You've learned that the rules for dynamic architecture validations are defined by the software architect. It is also the architect who makes sure that these rules are well understood by all developers in the form of mentoring or training, as well as during code reviews. This ensures that code is written with rules that lead to higher-quality code in mind from the start. The next step is to automate the validation of these rules instead of manually looking at measures and validating them against the rules. Let's discuss how that works.
Automating Performance Validation
Performance and architectural-rule validation can be automated and integrated into the build process using one of several tools available for the task. There are both open-source and commercial solutions, and capabilities vary over a range of ease of use, degree of automation, and level of rule-definition flexibility. For the purpose of showing how this works, we will look at Dynatrace and its capabilities. Figure 3.5 shows a results file produced by Dynatrace. A set of architectural rules was validated against trace and diagnostics data gathered for a set of executed unit tests. The listing indicates which tests passed and failed according to the rules specified by the architect.
Figure 3.5: During validation, predefined rules are automatically verified against test transactions.
Even if you choose to analyze runtime behavior using a debugger or by examining the corresponding log output, you'll have a better understanding of the application's behavior. The more complex the application, the more important it is to run these analytical tests.
Figure 3.6 shows another bit of sample output from a Dynatrace analysis of database calls for a test transaction. The report makes it obvious that some of the queries have been executed hundreds of times for a single operation. This clearly violates one of our architectural rules.
Figure 3.6: Several hundred SQL queries for one feature are too many; this violates the rules of the architecture.
It's difficult for application developers to understand the detailed behavior of all the components they are using, which means that inevitably, undesirable side effects will turn up during load testing.
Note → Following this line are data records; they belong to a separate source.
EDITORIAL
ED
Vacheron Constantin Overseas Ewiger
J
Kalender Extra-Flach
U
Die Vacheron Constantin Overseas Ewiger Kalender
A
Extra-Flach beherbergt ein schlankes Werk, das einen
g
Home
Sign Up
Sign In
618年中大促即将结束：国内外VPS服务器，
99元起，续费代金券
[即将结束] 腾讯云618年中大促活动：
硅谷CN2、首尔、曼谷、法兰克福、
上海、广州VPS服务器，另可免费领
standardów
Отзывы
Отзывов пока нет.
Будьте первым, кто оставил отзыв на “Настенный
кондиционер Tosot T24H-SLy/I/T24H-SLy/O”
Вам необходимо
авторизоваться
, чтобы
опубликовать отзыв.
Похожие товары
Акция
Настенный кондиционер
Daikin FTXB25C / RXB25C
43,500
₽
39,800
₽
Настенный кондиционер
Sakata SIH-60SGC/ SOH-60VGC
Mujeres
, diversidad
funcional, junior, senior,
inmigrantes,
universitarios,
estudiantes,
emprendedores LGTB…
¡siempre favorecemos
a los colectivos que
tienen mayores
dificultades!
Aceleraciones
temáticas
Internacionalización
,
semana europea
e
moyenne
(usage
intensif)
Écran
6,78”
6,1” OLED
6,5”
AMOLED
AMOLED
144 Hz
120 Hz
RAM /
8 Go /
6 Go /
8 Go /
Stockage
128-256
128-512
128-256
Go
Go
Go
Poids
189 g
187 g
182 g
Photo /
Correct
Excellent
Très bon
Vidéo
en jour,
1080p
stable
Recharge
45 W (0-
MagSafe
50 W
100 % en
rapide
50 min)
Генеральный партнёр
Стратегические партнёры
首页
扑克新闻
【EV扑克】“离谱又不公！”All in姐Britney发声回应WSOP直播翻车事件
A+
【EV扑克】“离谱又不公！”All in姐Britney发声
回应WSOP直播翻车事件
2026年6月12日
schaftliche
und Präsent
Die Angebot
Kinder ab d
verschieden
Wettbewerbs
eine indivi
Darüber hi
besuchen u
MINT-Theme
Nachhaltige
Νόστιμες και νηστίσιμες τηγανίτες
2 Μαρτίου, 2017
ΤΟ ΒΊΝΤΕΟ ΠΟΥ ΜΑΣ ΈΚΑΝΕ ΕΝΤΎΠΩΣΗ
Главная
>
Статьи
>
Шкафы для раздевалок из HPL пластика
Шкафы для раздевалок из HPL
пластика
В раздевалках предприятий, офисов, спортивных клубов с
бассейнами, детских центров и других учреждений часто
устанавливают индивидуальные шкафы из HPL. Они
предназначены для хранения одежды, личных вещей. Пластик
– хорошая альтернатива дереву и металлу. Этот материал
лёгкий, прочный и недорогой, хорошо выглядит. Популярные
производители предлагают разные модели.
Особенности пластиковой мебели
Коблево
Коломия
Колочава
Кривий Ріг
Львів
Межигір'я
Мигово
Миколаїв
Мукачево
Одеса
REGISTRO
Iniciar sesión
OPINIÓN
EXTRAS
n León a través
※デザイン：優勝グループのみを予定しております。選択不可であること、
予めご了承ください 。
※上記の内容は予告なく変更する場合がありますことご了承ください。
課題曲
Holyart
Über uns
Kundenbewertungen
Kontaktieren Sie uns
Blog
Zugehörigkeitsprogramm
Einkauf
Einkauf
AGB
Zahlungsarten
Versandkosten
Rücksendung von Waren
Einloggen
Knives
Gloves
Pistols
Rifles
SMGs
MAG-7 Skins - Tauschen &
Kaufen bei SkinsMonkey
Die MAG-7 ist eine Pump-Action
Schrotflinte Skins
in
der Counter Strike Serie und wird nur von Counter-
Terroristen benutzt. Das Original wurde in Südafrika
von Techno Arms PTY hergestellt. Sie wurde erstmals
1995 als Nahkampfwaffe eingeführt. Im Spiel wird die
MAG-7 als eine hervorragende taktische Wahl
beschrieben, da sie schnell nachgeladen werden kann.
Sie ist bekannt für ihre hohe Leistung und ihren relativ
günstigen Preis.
The cycle of test, fix, and retest can be quite time-consuming if you wait until the end of the project lifecycle. In my own experience, a large number of the problems revealed during load testing or in production could have been detected and avoided during development.
It's also important to realize that the benefits of dynamic architecture validation are not limited to the development phase. In particular, cache behavior should also be tested using this method, both during load tests and in production.